Peres kontra Arafat

Peres kontra Arafat

Dodano:   /  Zmieniono: 
Szimon Peres zapewnił, iż Izrael nie dąży do usunięcia lidera Palestyńczyków Jasera Arafata, lecz pragnie "przywrócenia wiarygodności" palestyńskiego przywódcy.
Peres, Izraelski minister spraw zagranicznych, składający wizytę w USA, gdzie m.in. ma spotkać się z sekretarzem stanu Colinem Powellem, zaznaczył iż armia izraelska wycofa się z zajmowanych obecnie pozycji na terenach, pozostających pod palestyńskim zarządem. Warunkiem jest jednakże położenie kresu przemocy.
Peres, uważany za głównego "gołębia" w izraelskim rządzie, po raz pierwszy zaatakował Arafata, stwierdzając m.in. iż jest on w stanie położyć kres fali przemocy, jednakże "czyni to niechętnie".

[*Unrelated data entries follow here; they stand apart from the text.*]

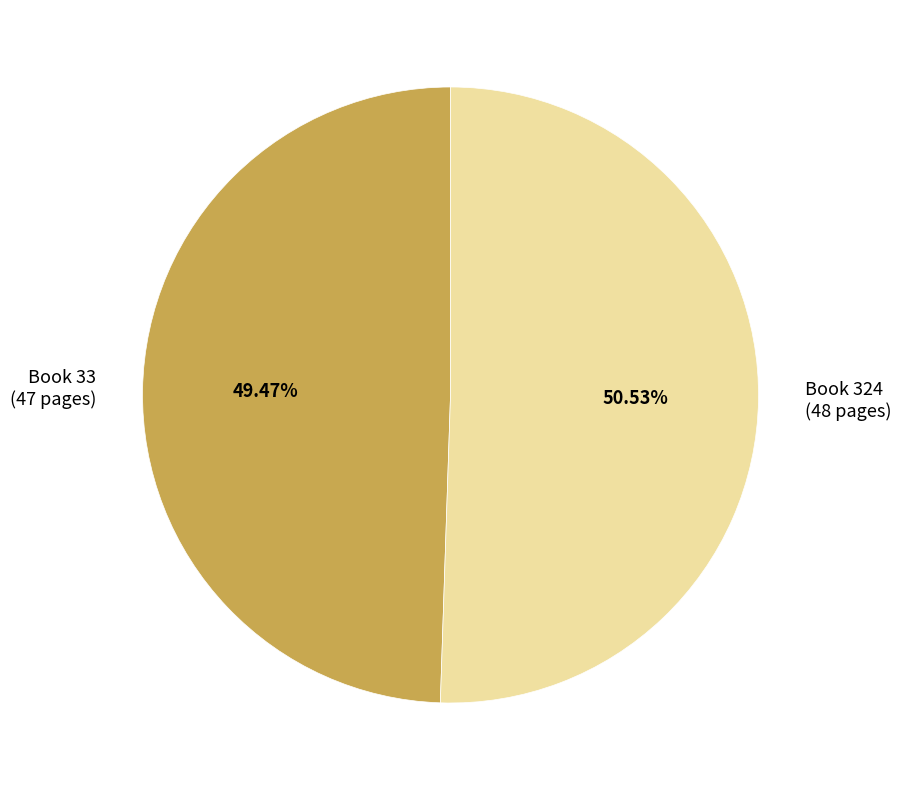

Rank the categories by value from highest to lowest.

Book 324 (48 pages), Book 33 (47 pages)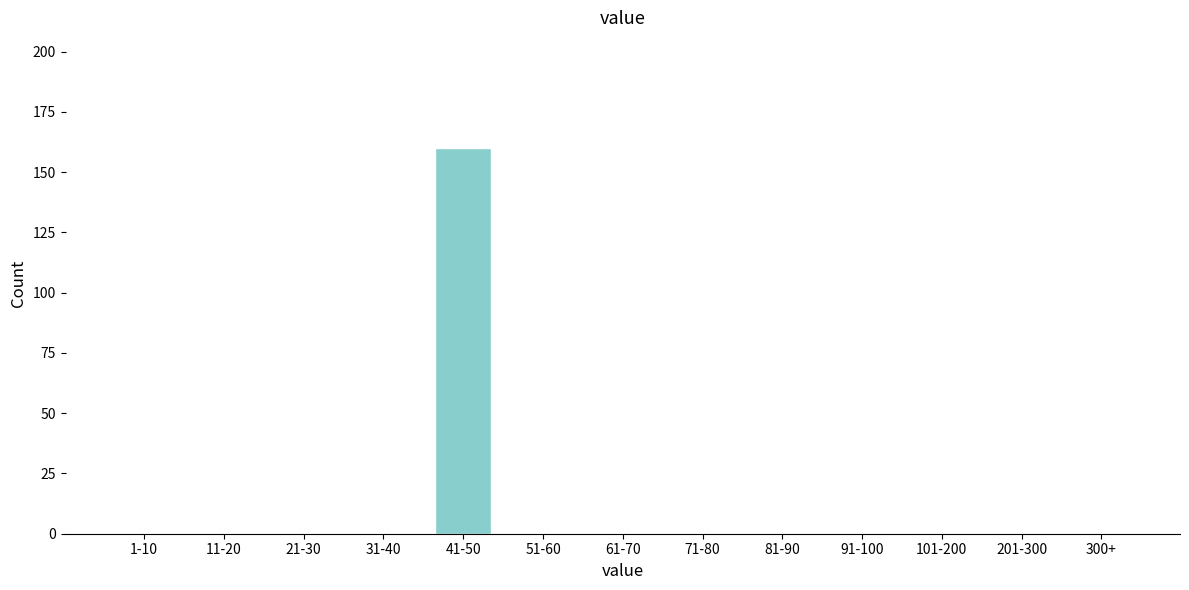

What is the sum of all values?

160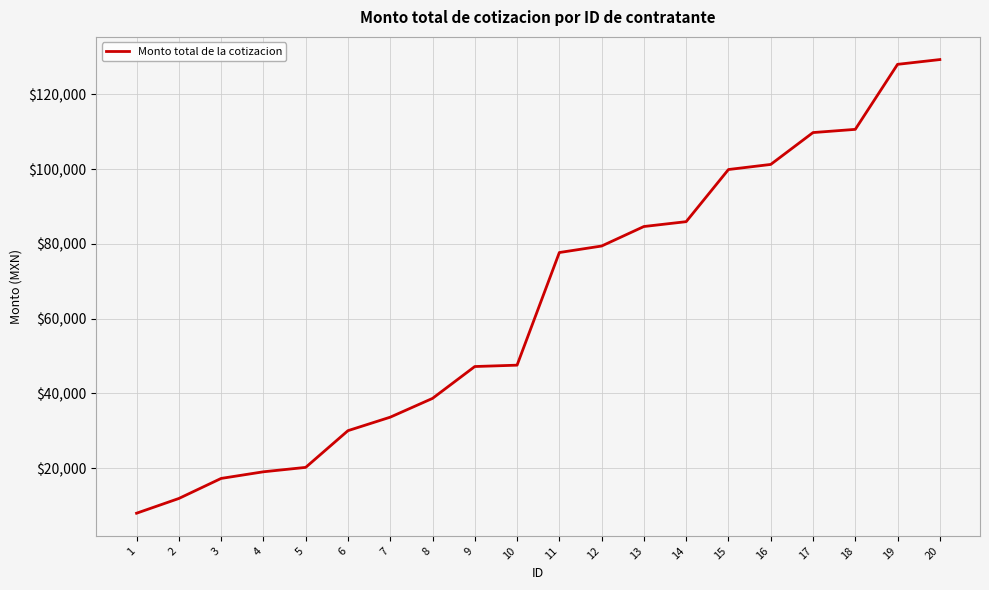

What is the sum of the values at 18 and 10?

158194.9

W podobnym duchu w Jerozolimie wypowiedział się także minister sprawiedliwości Izraela Meir Szeetrit, stwierdzając, iż armia nie ma zamiaru ponownie zajmować ziem, przekazanych już pod autonomiczny zarząd palestyński. Także i on oskarżył jednak Arafata o dwulicowość i składanie deklaracji, niezgodnych z prawdą. Wskazał na potrzebę podjęcia przez palestyńskiego lidera konkretnych działań przeciwko "terrorystom".